1. ## integral problem

$\displaystyle \int(x+(x+(x+....)^\frac{1}{2})^\frac{1}{2})^\frac {1}{2}dx=....$

substitution method

$\displaystyle (x+(x+(x+....)^\frac{1}{2})^\frac{1}{2})^\frac{1}{ 2}=y$

$\displaystyle x+(x+(x+....)^\frac{1}{2})^\frac{1}{2}=y^2$

$\displaystyle x+y=y^2$

??????
i've no idea what the next step are.....

2. Setting...

$\displaystyle \displaystyle y= \sqrt {x + \sqrt{x + \sqrt{x + ...}}}$ (1)

... You derive immediately that is...

$\displaystyle \displaystyle \sqrt{x + y} = y \rightarrow y = \frac{1 + \sqrt{1+4x}}{2}$ (2)

... so that is...

────────────────────

[TO DO] In the forum thread on the nested-radical integral, how does squaring the substitution lead to the equation x + y = y^2? Please answer in one to three sentences. The data below has no connection to the text above.

[DATA BELOW]

────────────────────

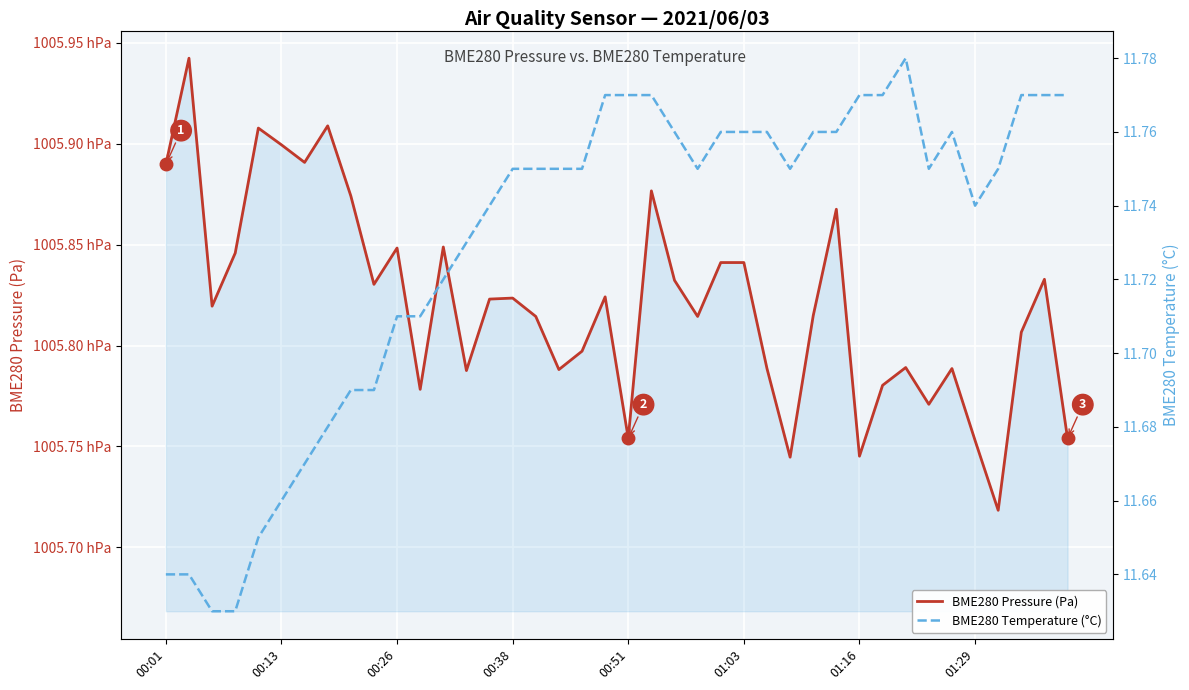

How many values in the BME280 Pressure (Pa) series are below 100582?

20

────────────────────

[RESULT OF THE EXERCISE] The thread sets the infinite nested radical equal to y, and squaring both sides gives x plus that same nested radical equal to y^2. The nested radical left after the x is exactly the expression defined as y, so it is replaced by y, which gives x + y = y^2.